Of course, you cannot write this unless you know how many arrays are in $array. That's where generated code comes handy:

$array = array(
    array('1', '2'),
    array('a', 'b', 'c'),
    array('x', 'y')
);
$result = array();

$php = '';
foreach ($array as $i => $arr)
{
    $php .= 'foreach ($array[' . $i . '] as $k' . $i . ' => $v' . $i . '){';

    if ($i > 0)
    {
        $sep  = 'if (';
        $j    = $i - 1;
        do
        {
            $php .= $sep . '$k' . $i . ' == $k' . $j;
            $sep  = ' || ';
        }
        while (--$j >= 0);

        $php .= ') { continue; } ';
    }
}

$php .= '$result[] = $v' . implode('.$v', array_keys($array)) . ';' . str_repeat('}', count($array));

eval($php);
print_r($result);

Note that this routine assumes that $array is a zero-based numerically indexed array, as in your example. It will generate the code quoted above, adjusted for an arbitrary number of arrays.


Update

Here's an alternative algorithm. It's still self-generated, but less bruteforce. We still have nested loops, except that each loop works on a copy of the array where keys that are currently used by outer loops have been removed from this loop's array. For example, if the values should be (a,b,c) but the outer loops are using the indices 0 and 2, we remove "a" (index 0) and "c" (index 2) and all we have left is "b". It means that loops work only on possible combinations and we don't need a if condition anymore.

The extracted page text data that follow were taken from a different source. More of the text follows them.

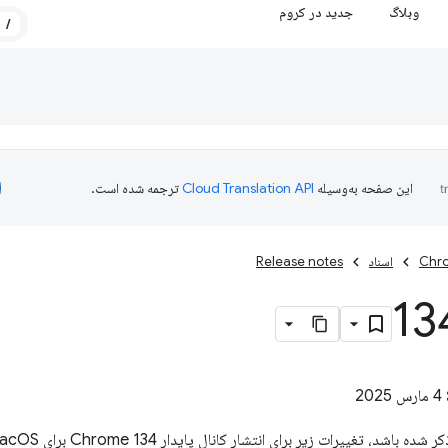
وبلاگ
جدید در کروم
/
این صفحه به‌وسیله
ترجمه شده است.
Chro
اسناد
Release notes
4 مارس 2025
مگر اینکه خلاف آن 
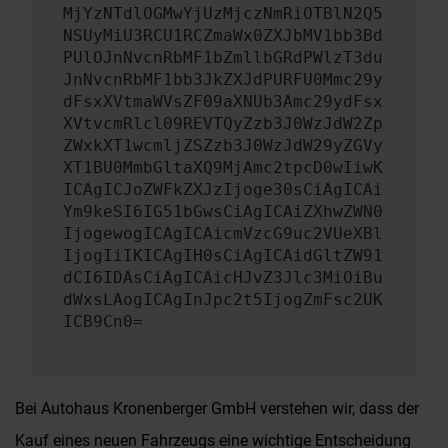
MjYzNTdlOGMwYjUzMjczNmRiOTBlN2Q5
NSUyMiU3RCU1RCZmaWx0ZXJbMV1bb3Bd
PUlOJnNvcnRbMF1bZmllbGRdPWlzT3du
JnNvcnRbMF1bb3JkZXJdPURFU0Mmc29y
dFsxXVtmaWVsZF09aXNUb3Amc29ydFsx
XVtvcmRlcl09REVTQyZzb3J0WzJdW2Zp
ZWxkXT1wcmljZSZzb3J0WzJdW29yZGVy
XT1BU0MmbGltaXQ9MjAmc2tpcD0wIiwK
ICAgICJoZWFkZXJzIjoge30sCiAgICAi
Ym9keSI6IG51bGwsCiAgICAiZXhwZWN0
IjogewogICAgICAicmVzcG9uc2VUeXBl
IjogIiIKICAgIH0sCiAgICAidGltZW91
dCI6IDAsCiAgICAicHJvZ3Jlc3MiOiBu
dWxsLAogICAgInJpc2t5IjogZmFsc2UK
ICB9Cn0=
Bei Autohaus Kronenberger GmbH verstehen wir, dass der
Kauf eines neuen Fahrzeugs eine wichtige Entscheidung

Furthermore, and this part can be applied to the previous algorithm as well, we process the arrays of values in order from the smallest to the largest so that we guarantee that used indices exist in current array. The downside is it doesn't generate the combinations in the same order. It generates the same combinations, just not in the same order. The code looks like this:

$a0 = $array[0];
foreach ($a0 as $k0 => $v0)
{
    $a2 = $array[2];
    unset($a2[$k0]);
    foreach ($a2 as $k2 => $v2)
    {
        $a1 = $array[1];
        unset($a1[$k0], $a1[$k2]);
        foreach ($a1 as $k1 => $v1)
        {
            $result[] = "$v0$v1$v2";
        }
    }
}

The above routine sets up a copy of the values at the beginning of every loop, then removes values that are used by outer loops. You can improve this process by setting up a copy of the values only once at the beginning, remove the keys as they are used (at the beginning of each loop) and put them back as they are freed (at the end of each loop). The routine then looks like this:

list($a0,$a1,$a2) = $array;
foreach ($a0 as $k0 => $v0)
{
    unset($a1[$k0], $a2[$k0]);
    foreach ($a2 as $k2 => $v2)
    {
        unset($a1[$k2]);
        foreach ($a1 as $k1 => $v1)
        {
            $result[] = "$v0$v1$v2";
        }
        $a1[$k2] = $array[1][$k2];
    }
    $a1[$k0] = $array[1][$k0];
    $a2[$k0] = $array[2][$k0];
}

The actual code that generates the source above is:

$keys = array_map('count', $array);
arsort($keys);

$inner_keys = array();
foreach ($keys as $k => $cnt)
{
    $keys[$k] = $inner_keys;
    $inner_keys[] = $k;
}

$result = array();

$php = 'list($a' . implode(',$a', array_keys($array)) . ')=$array;';
foreach (array_reverse($keys, true) as $i => $inner_keys)
{
    $php .= 'foreach ($a' . $i . ' as $k' . $i . ' => $v' . $i . '){';

    if ($inner_keys)
    {
        $php .= 'unset($a' . implode('[$k' . $i . '],$a', $inner_keys) . '[$k' . $i . ']);';
    }
}

$php .= '$result[] = "$v' . implode('$v', array_keys($array)) . '";';

foreach ($keys as $i => $inner_keys)
{
    foreach ($inner_keys as $j)
    {
        $php .= '$a' . $j . '[$k' . $i . ']=$array[' . $j . '][$k' . $i . "];\n";
    }
    $php .= '}';
}
eval($php);
Josh Davis
+1. That looks promising but is probably (also) to slow in practice for any reasonable amount of arrays(item)s. The *compiled* code I've used is currently evaluating 10 arrays with lengths from 10-19. There are already 234.783.155 solutions found without incrementing the index of the first array. *There has to be a better way than brute force going over all combinations.*
Lieven
In PHP, you'd have a hard time beating that kind of algorithm, as it doesn't use any functions and only relies on language constructs. If I'm not wrong, 10 arrays of length 10 to 19 would generate 10 billions results, so you'd need more than 100GB of RAM to hold them in memory.
Josh Davis
You are probably right about the performance, I don't know PHP. You are very much right about the memory consumption, I didn't thougt about that. I'm curious, how did you calculate the 10 billion results?
Lieven
If the first array has 10 elements and the last one has 19 elements, 10 arrays from 10 to 19 you have 10 keys * (11 keys - 1 used key) * (12 keys - 2 used keys) * etc... You end up with 10^10 combinations.
Josh Davis
Awesome, thanks for the alternative solution. At work right now so will give it a test later, looks like this is going to be the best solution.
Jack Sleight